Bien abrité au milieu des cubes de béton qui composent son environnement, l’homme aime parfois s’imaginer à nouveau sauvage, alors qu’il lutte pour sa survie contre d’autres races mère nature. Nul besoin de remonter au Néolithique pour affronter les ours à coups de bâton : Depuis, nous avons inventé des méthodes plus efficaces. Cela dit, céder à son envie première (le désir de tuer quelqu’un de plus dangereux que soi) peut parfois poser quelques problèmes de conscience en ces temps verts.

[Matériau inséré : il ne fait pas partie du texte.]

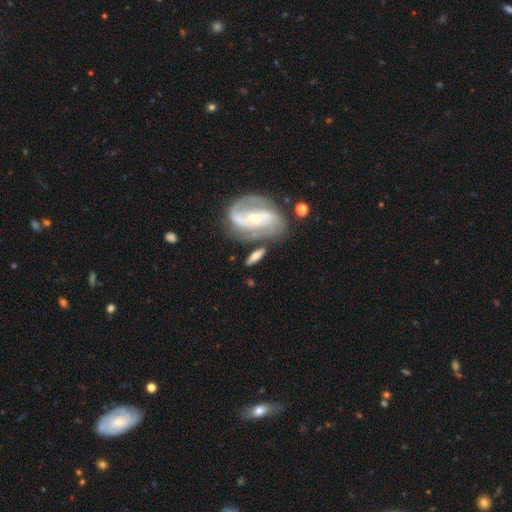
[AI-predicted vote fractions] Smooth or featured: featured or disk — 56% (smooth — 37%)
Edge-on disk: no — 83% (yes — 17%)
Merging: none — 65% (minor disturbance — 16%)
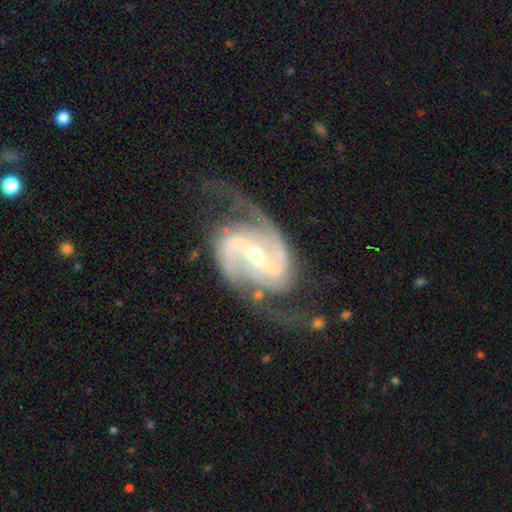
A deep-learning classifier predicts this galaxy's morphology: Smooth or featured: featured or disk — 93% (star or artifact — 4%)
Edge-on disk: no — 98% (yes — 2%)
Bar: strong — 51% (weak — 39%)
Spiral arms: yes — 98% (no — 2%)
Spiral winding: medium — 57% (tight — 24%)
Spiral arm count: 2 — 90% (3 — 3%)
Bulge size: moderate — 52% (small — 41%)
Merging: none — 68% (minor disturbance — 18%)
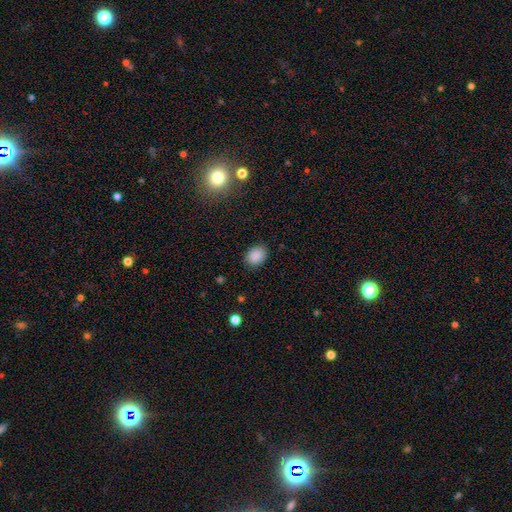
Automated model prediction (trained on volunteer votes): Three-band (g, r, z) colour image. It shows a smooth galaxy with no disk features (88%) that is in between round and cigar-shaped (61%). Merging: none (86%).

Dans Big Game Hunter 2010, Cabela continue d’aider les joueurs qui doivent abattre une espèce en déclin.

Chassez la nature ou elle partira au galop…

Avec un fusil virtuel en main, le joueur est rapidement propulsé dans un monde inconnu. Dans ce monde, il marche quelques mètres dans les bois lorsqu’il rencontre une flopée d’animaux qui, grâce à l’intelligence artificielle, n’entendent ni ne voient son arrivée. Ce n’est qu’alors que la simulation démarre, tout est très réaliste et très agréable à l’œil. Si bien sûr le bouquetin dans vos yeux n’est pas aussi réactif que le vrai animal, il voit, sent et entend très bien. Vous devez donc choisir un emplacement idéal à l’abri du vent, d’où vous pourrez tirer sans vous faire repérer. A la moindre erreur, la bête s’enfuira, et vous reviendrez bredouille au menu principal ! Cependant, ce tutoriel explique comment éviter cette possibilité tout en vous apprenant les bases du tracking. Simple et intuitif, une phrase fonctionne.

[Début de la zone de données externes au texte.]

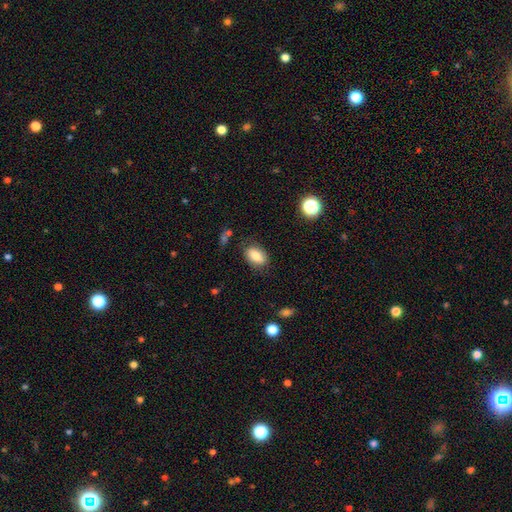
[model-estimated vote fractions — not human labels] Smooth or featured? smooth (82%)
How rounded? in between (87%)
Merging? none (80%)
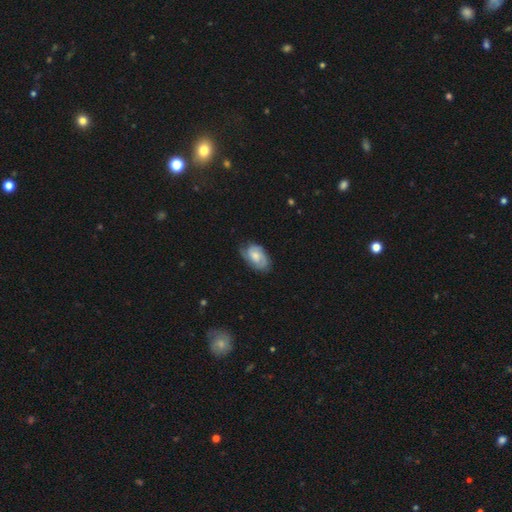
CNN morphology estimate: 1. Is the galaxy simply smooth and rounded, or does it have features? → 67% featured or disk, 27% smooth, 6% star or artifact.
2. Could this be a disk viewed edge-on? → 96% no, 4% yes.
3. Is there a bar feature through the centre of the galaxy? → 63% no, 32% weak, 5% strong.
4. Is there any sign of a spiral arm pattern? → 92% yes, 8% no.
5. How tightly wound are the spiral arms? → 52% tight, 37% medium, 10% loose.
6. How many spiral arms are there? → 57% 2, 19% can't tell, 14% 3, 5% 1, 3% 4, 2% more than 4.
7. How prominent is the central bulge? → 54% moderate, 28% small, 9% large, 7% none, 1% dominant.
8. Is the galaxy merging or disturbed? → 71% none, 22% minor disturbance, 6% major disturbance, 1% merger.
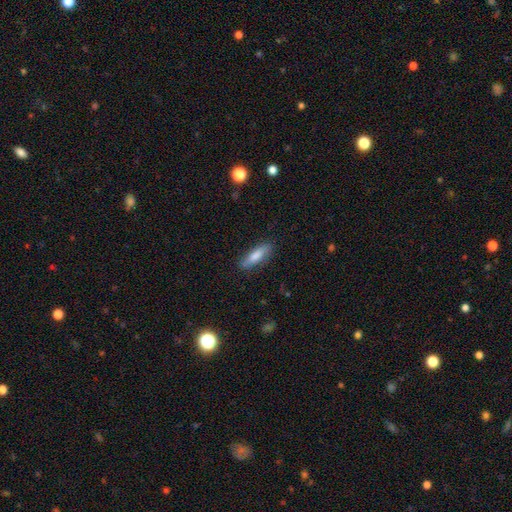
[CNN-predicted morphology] Smooth or featured? Predicted: smooth (p=0.69). How rounded? Predicted: cigar-shaped (p=0.62). Merging? Predicted: none (p=0.85).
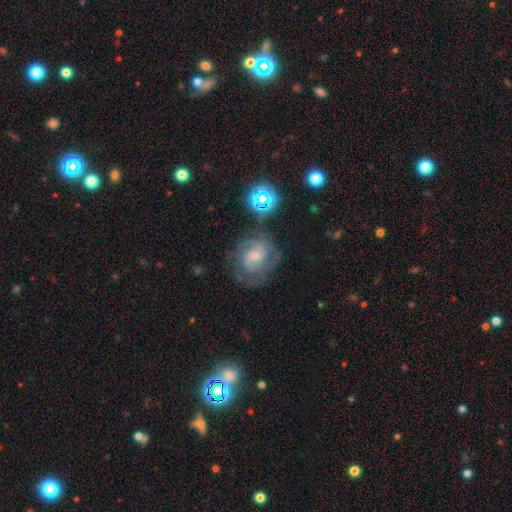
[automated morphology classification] smooth-or-featured: featured or disk: 74% | smooth: 15% | star or artifact: 11%
  disk-edge-on: no: 98% | yes: 2%
    bar: no: 55% | weak: 38% | strong: 8%
    has-spiral-arms: yes: 91% | no: 9%
      spiral-winding: tight: 52% | medium: 38% | loose: 10%
      spiral-arm-count: 2: 42% | can't tell: 31% | 3: 15% | 1: 5% | 4: 4% | more than 4: 3%
    bulge-size: small: 63% | moderate: 27% | none: 6% | large: 2% | dominant: 1%
  merging: none: 65% | minor disturbance: 19% | major disturbance: 12% | merger: 4%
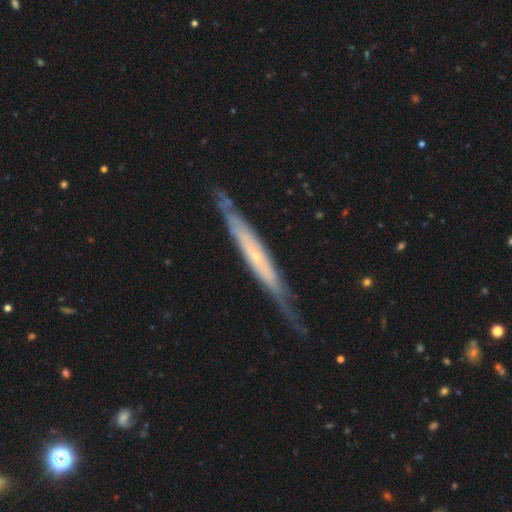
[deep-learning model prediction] Morphology: type=featured or disk (75%); edge-on=yes (73%); edge-on bulge=none (52%); merging=none (69%).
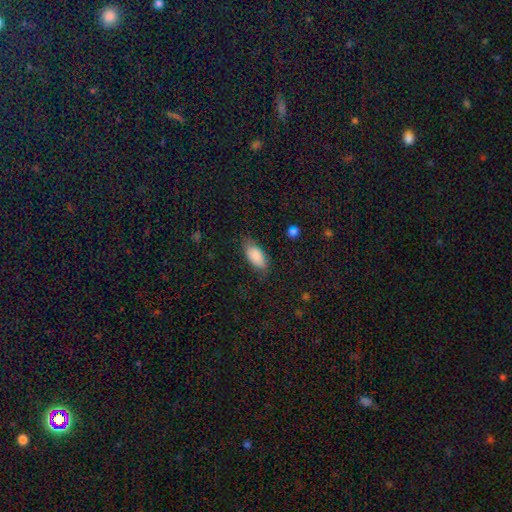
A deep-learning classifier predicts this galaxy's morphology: Q: Smooth or featured?
A: smooth (85%); runner-up: featured or disk (8%)
Q: How rounded?
A: in between (90%); runner-up: cigar-shaped (7%)
Q: Merging?
A: none (73%); runner-up: minor disturbance (20%)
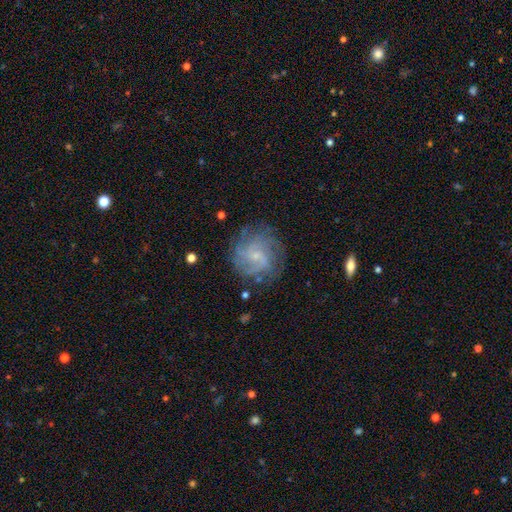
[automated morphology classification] Smooth or featured? featured or disk (76%)
Edge-on disk? no (98%)
Bar? no (55%)
Spiral arms? yes (92%)
Spiral winding? medium (41%)
Spiral arm count? can't tell (34%)
Bulge size? small (74%)
Merging? none (74%)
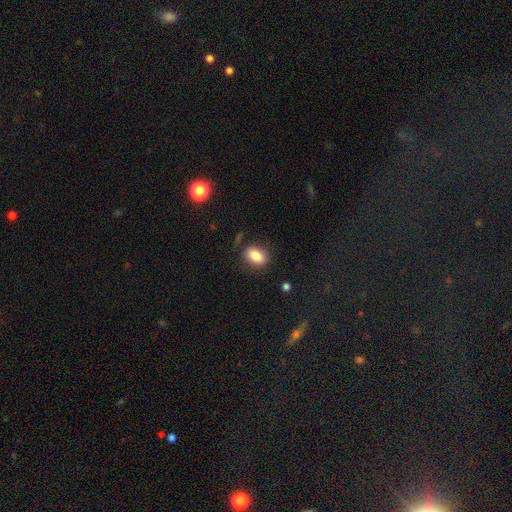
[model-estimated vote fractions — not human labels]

Une fois votre première victime au sol, vous êtes invité à suivre le scénario du jeu le plus succinctement possible : vous cherchez à rejoindre « l’Ordre », une fraternité d’adeptes de la gâchette qui ne comprend que l’élite des chasseurs du monde. Pour y parvenir, vous devez faire vos preuves dans les différentes zones protégées du monde, des plus paisibles aux plus dangereuses. Ce script unique sert en fait d’excuse pour vous montrer des pays et découvrir diverses cibles animales qui varient selon le climat et le biome. Vous serez donc invités à chasser le cerf, la chèvre, l’élan, l’antilope, le buffle, et toute une galerie d’oiseaux et de petits mammifères allant du faisan au chacal. Cependant, celui qui a dit que les chasseurs qualifiés ont également dit que la proie pouvait inverser le rôle du chasseur. Au menu, ours bruns, grizzlis, couguars, léopards et autres animaux se feront un plaisir de vous ajouter à leur menu. Toutes les chasses ne doivent donc pas se faire de la même façon ou certains trouveront de quoi se nourrir à leurs frais !

Ici, pas de problème pour viser la tête ! On veut de beaux trophées !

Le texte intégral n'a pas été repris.